A logic problem

[DeletedUser]

Not really very D&D but I came across this problem in a book - I could not figure out the answer myself but when I cheated and read it I was amazed. It is not a trick question, but a surprising and logical solution.

There are 50 prisoners. Their evil captor announces that the next day they will all be buried up to their necks in a line and facing the same way down the line, and either a white or black hat will be placed on each one's head. No one can see his own hat, but the first prisoner can see the hats of the 49 in front of him, the next can see the 48 if front of him, and so on down to the last prisoner, who obviously sees none of the others.
The first prisoner will be asked to guess the colour of his own hat, and if he is right he will be released - if not, he will be shot. He can only say "white" or "black" and he is within earshot of his nearest neighbours. Clearly, each prisoner has a 50:50 chance of freedom if he guesses randomly.
One of the prisoners is a mathematician however and he devises a scheme whereby, if he goes first, he can save all the other prisoners, although possibly not himself. Of course he can save the second prisoner by announcing the colour hat that that prisoner is wearing, allowing him to 'guess' right, but that will not help the next one. What was the mathematician's solution?

 

[DeletedUser]

He guesses and changes his mind 49 times.

 

[DeletedUser]

Will there be equal no[25/25] of hats?If not I know how they can count how many black or
white hat there is but not the color of their own hat.

 

[Slygoxx]

The first prisoner will count the amount of black and white hats in front of him. If he counts an odd number of black hats in front of him, he says white. If he counts an even number of black hats in front of him, he'll say black. Of course, this will give him a 50% chance to guess his own hat correctly.

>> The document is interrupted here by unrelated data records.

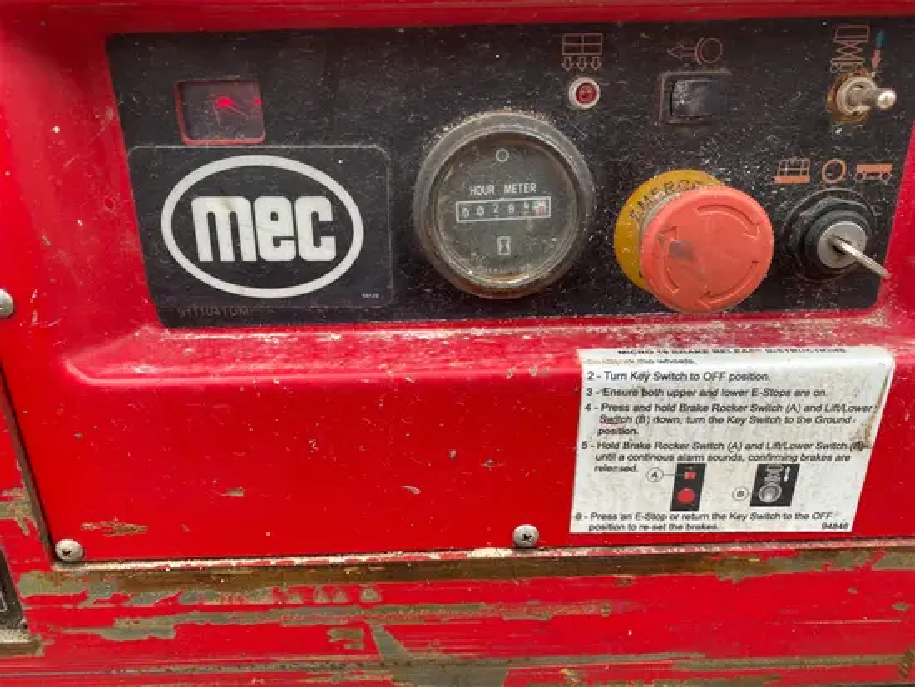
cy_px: 344
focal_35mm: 26
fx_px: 688
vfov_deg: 53.1
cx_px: 458
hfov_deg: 67.3
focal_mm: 4.25
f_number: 1.8
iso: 40
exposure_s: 1/122
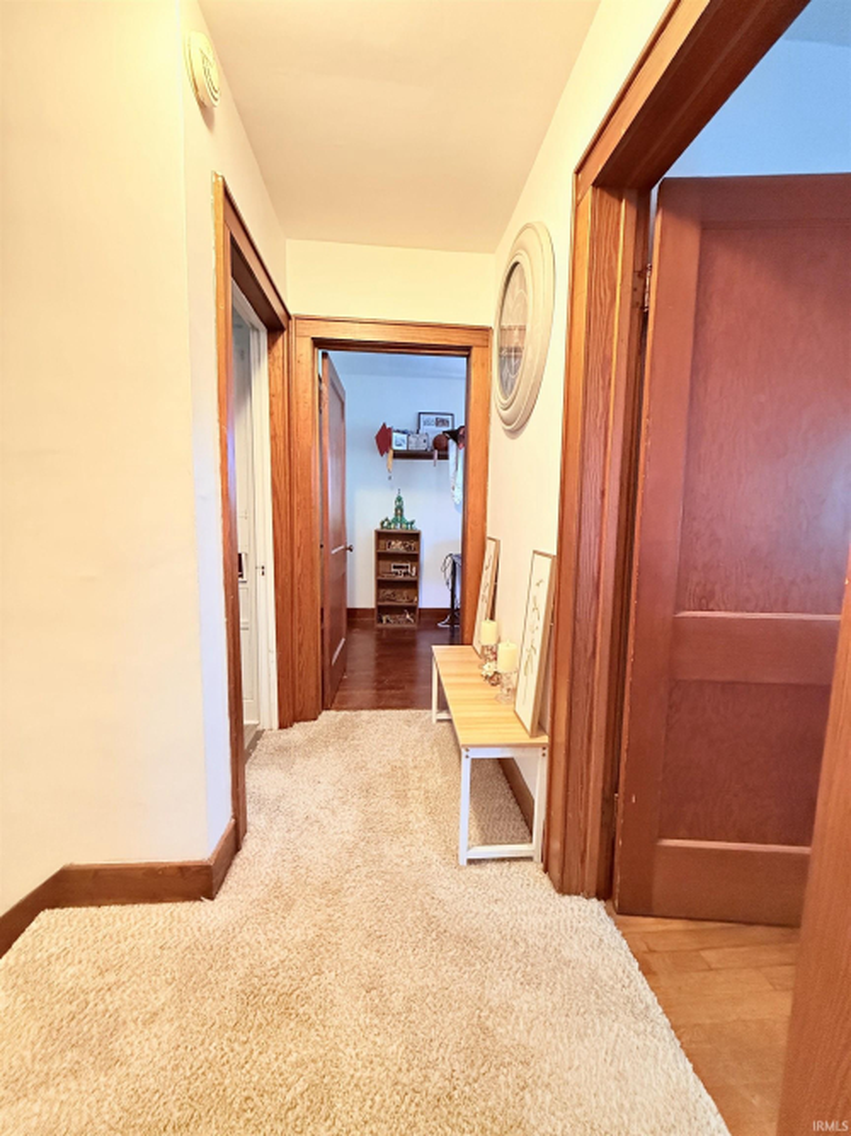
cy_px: 568
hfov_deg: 85.7
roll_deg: -0.9
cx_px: 426
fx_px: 459
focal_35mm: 14
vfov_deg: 102.1
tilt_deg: -6.0
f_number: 2.2
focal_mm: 2.22
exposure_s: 1/60
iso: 800
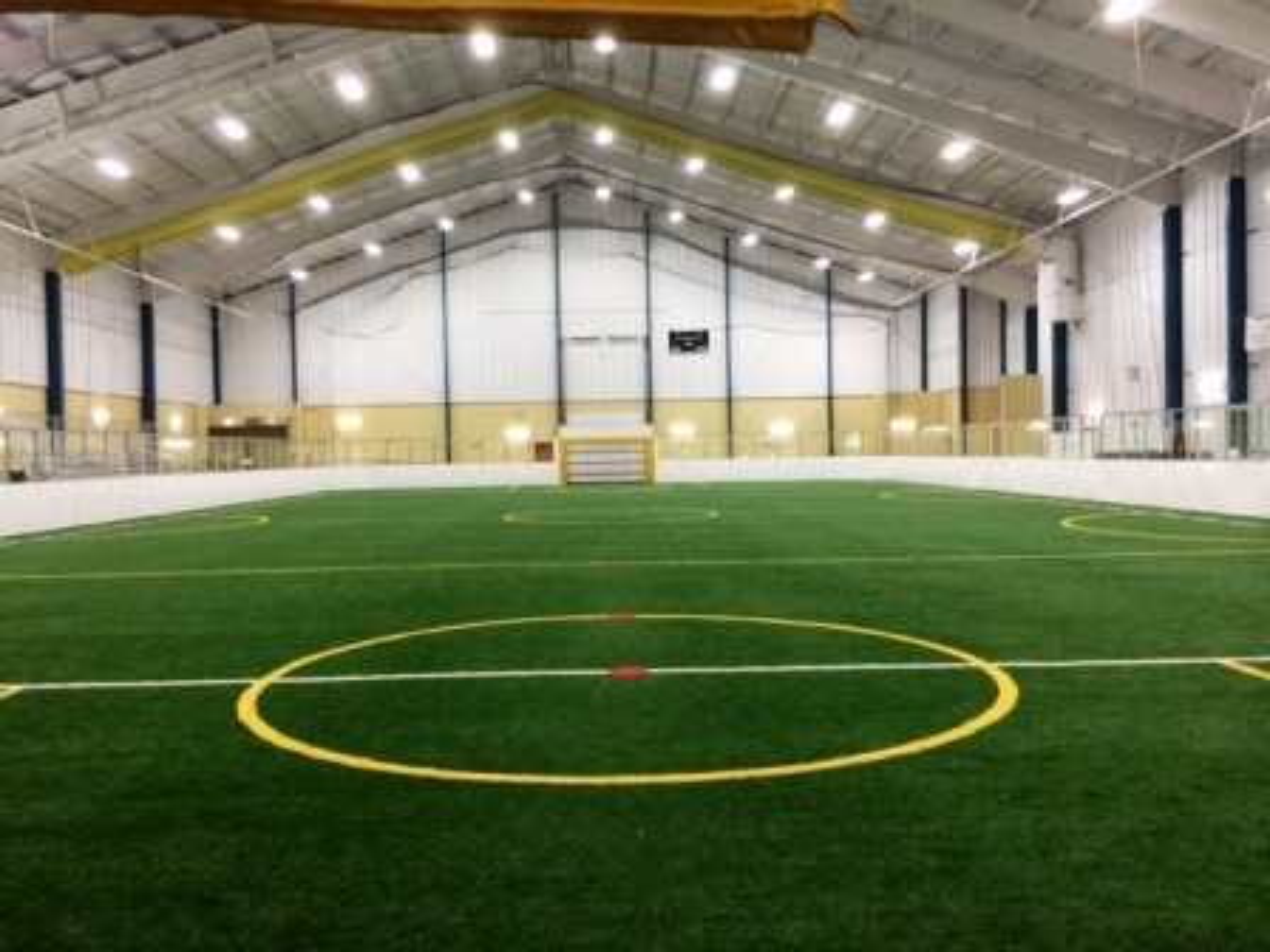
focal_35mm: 30
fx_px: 1101
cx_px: 635
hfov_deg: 60.0
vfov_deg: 46.8
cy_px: 476
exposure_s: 1/30
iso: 125
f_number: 2.2
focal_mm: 4.12
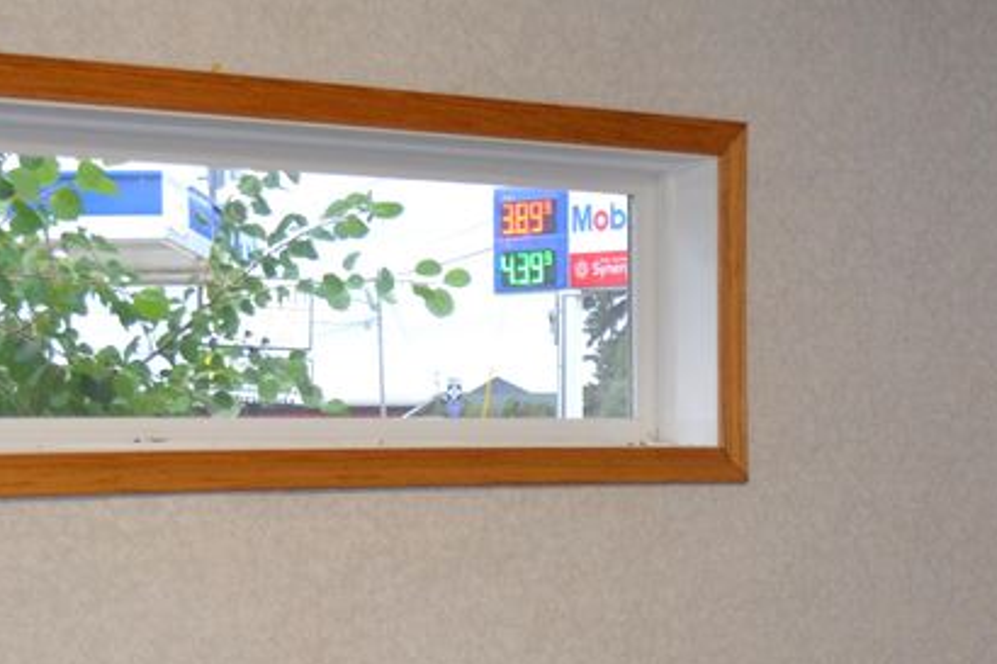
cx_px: 834
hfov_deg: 19.6
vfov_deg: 13.0
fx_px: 2851
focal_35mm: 103
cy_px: 741
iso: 900
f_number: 4
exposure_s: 1/60
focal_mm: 22
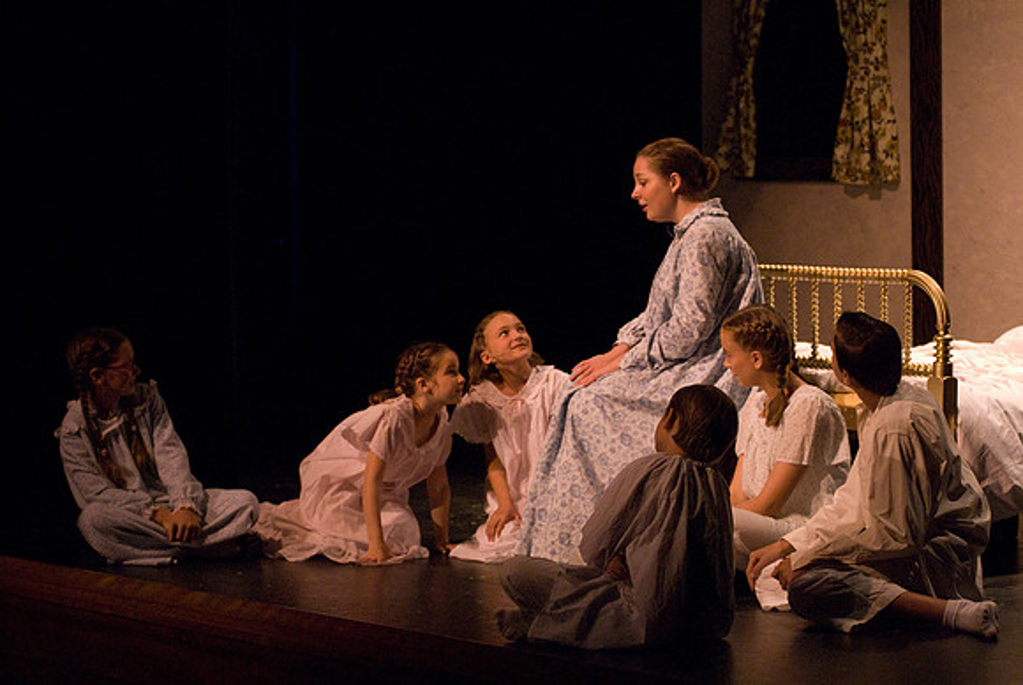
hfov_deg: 17.0
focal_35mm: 120
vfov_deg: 11.4
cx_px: 512
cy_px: 342
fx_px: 3413
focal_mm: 80
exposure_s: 1/160
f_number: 2.8
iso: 1600
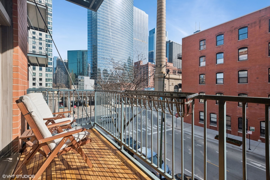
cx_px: 135
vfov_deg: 73.8
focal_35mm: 16
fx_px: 120
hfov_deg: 96.7
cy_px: 90
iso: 320
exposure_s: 1/640
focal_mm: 16
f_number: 8
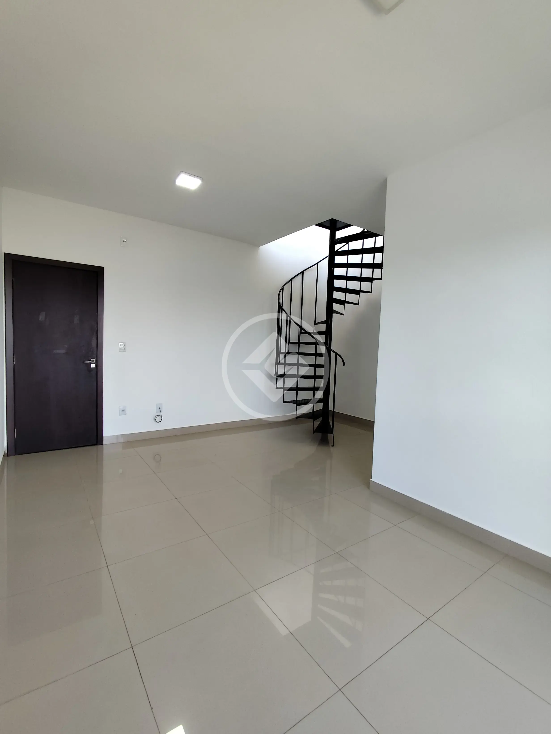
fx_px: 339
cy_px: 367
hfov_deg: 78.2
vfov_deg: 94.5
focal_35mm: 16
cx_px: 276
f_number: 2.2
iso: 64
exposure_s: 1/60
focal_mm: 1.65
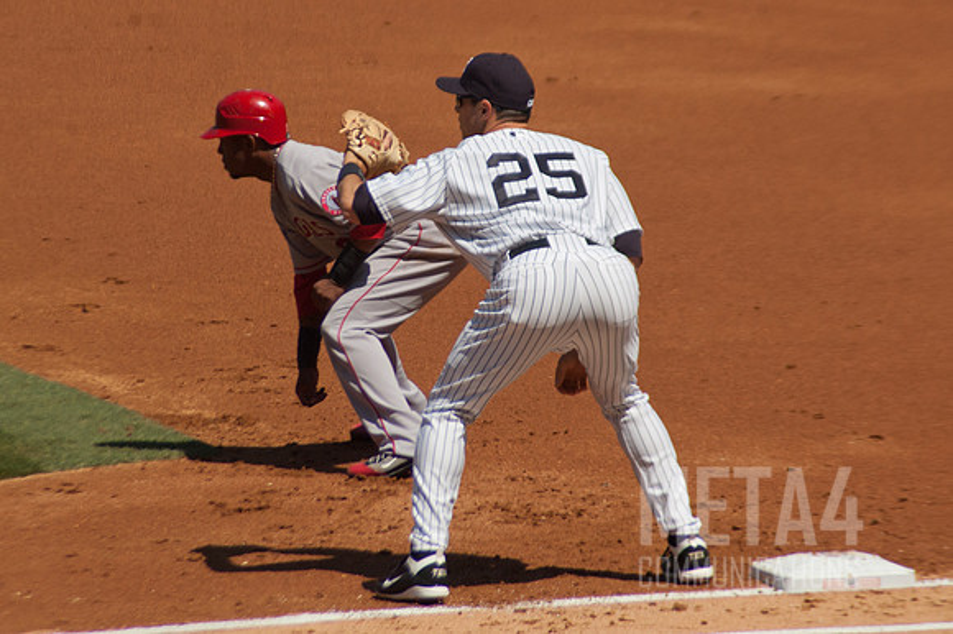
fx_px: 10795
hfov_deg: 5.1
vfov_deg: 3.4
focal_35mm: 408
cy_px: 289
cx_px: 457
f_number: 6.3
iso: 320
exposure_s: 1/2500
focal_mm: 250
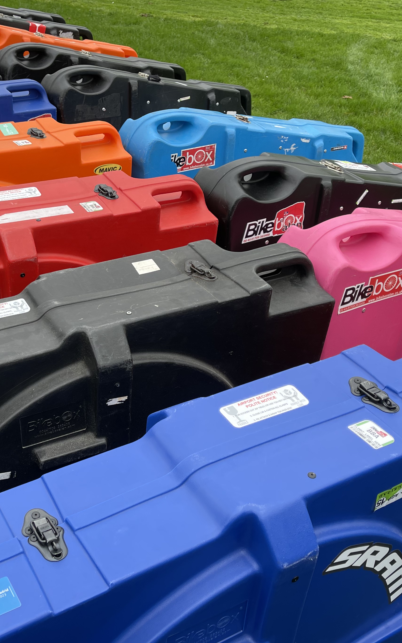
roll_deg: +0.4
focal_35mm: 39
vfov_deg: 50.4
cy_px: 339
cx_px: 117
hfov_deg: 32.3
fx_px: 684
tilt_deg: -35.6
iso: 32
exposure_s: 1/123
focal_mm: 5.1
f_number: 1.6
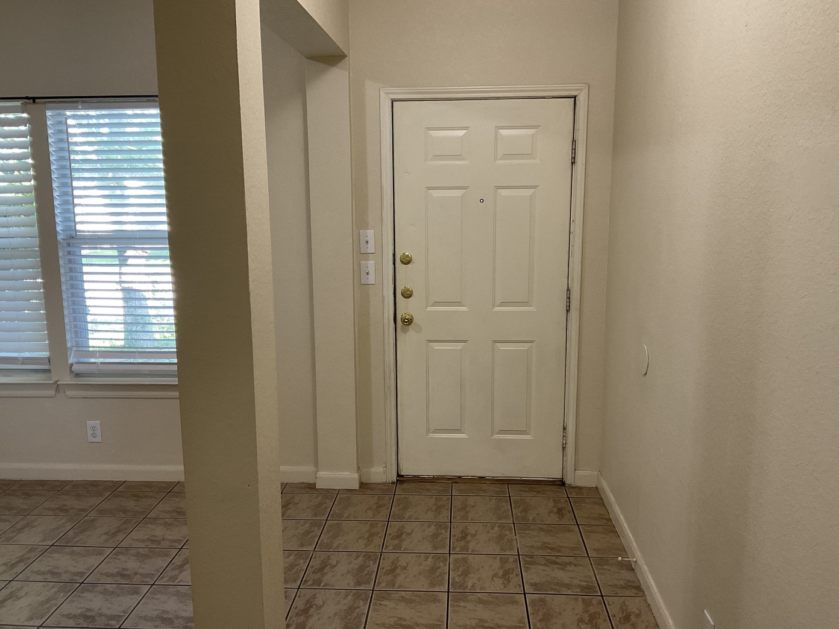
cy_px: 321
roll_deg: -0.5
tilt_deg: -10.1
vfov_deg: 46.8
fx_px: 727
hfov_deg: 60.0
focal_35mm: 30
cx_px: 423
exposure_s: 1/60
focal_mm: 3
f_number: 1.8
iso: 100
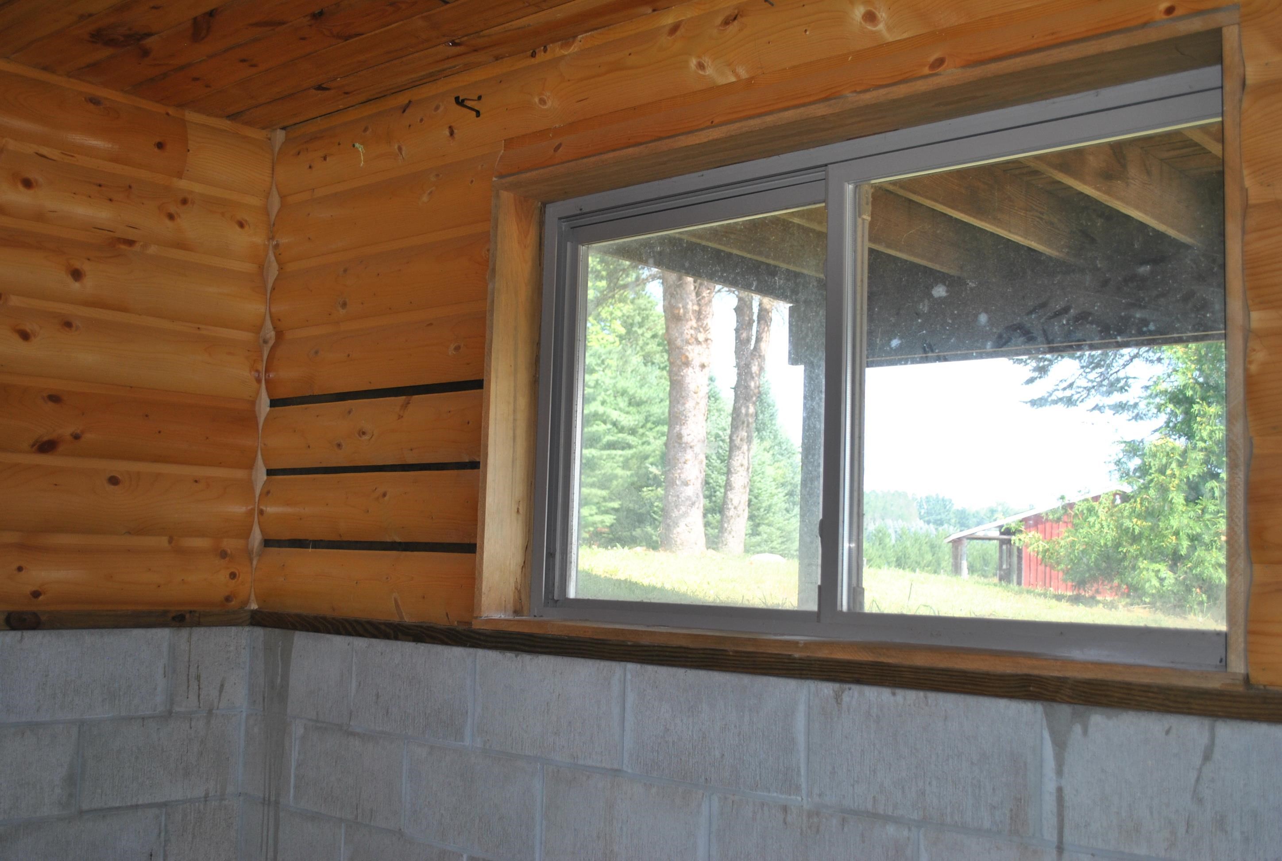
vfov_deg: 34.4
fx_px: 1392
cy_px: 430
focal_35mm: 39
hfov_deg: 49.5
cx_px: 641
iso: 180
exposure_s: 1/125
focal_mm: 26
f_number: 4.2
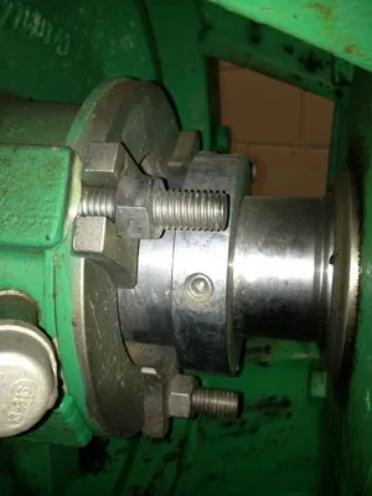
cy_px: 248
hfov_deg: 40.7
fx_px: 502
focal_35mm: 35
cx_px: 186
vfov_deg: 52.6
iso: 50
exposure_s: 1/43
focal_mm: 4.28
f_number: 2.4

The next prisoner will hear what the first prisoner says, let's assume the first one says white. He will then count the amount of black and white hats in front of him, if the number of black hats is even, he will say black, if the number is odd, he'll say white.

Etc.

 

[DeletedUser]

Go to the top of the class Sly, unless you looked it up.

 

[Slygoxx]

Didn't look it up, I just read roughly same question some time ago I did come up with the solution myself back then though.

 

[DeletedUser]

How does that work? Some intrinsic math property I'm not aware of?

 

[Slygoxx]

Nope.

Let's assume the first prisoner counts an odd number of black hats in front of him. The second prisoner counts an even number of black hats in front of him. To make the number odd, like the first prisoner counted, he'd have to have a black hat.

 

[DeletedUser]

Interesting. I wonder what would happen if one of the prisoners counted wrong....I'm guessing the next prisoner would guess what the previous one did.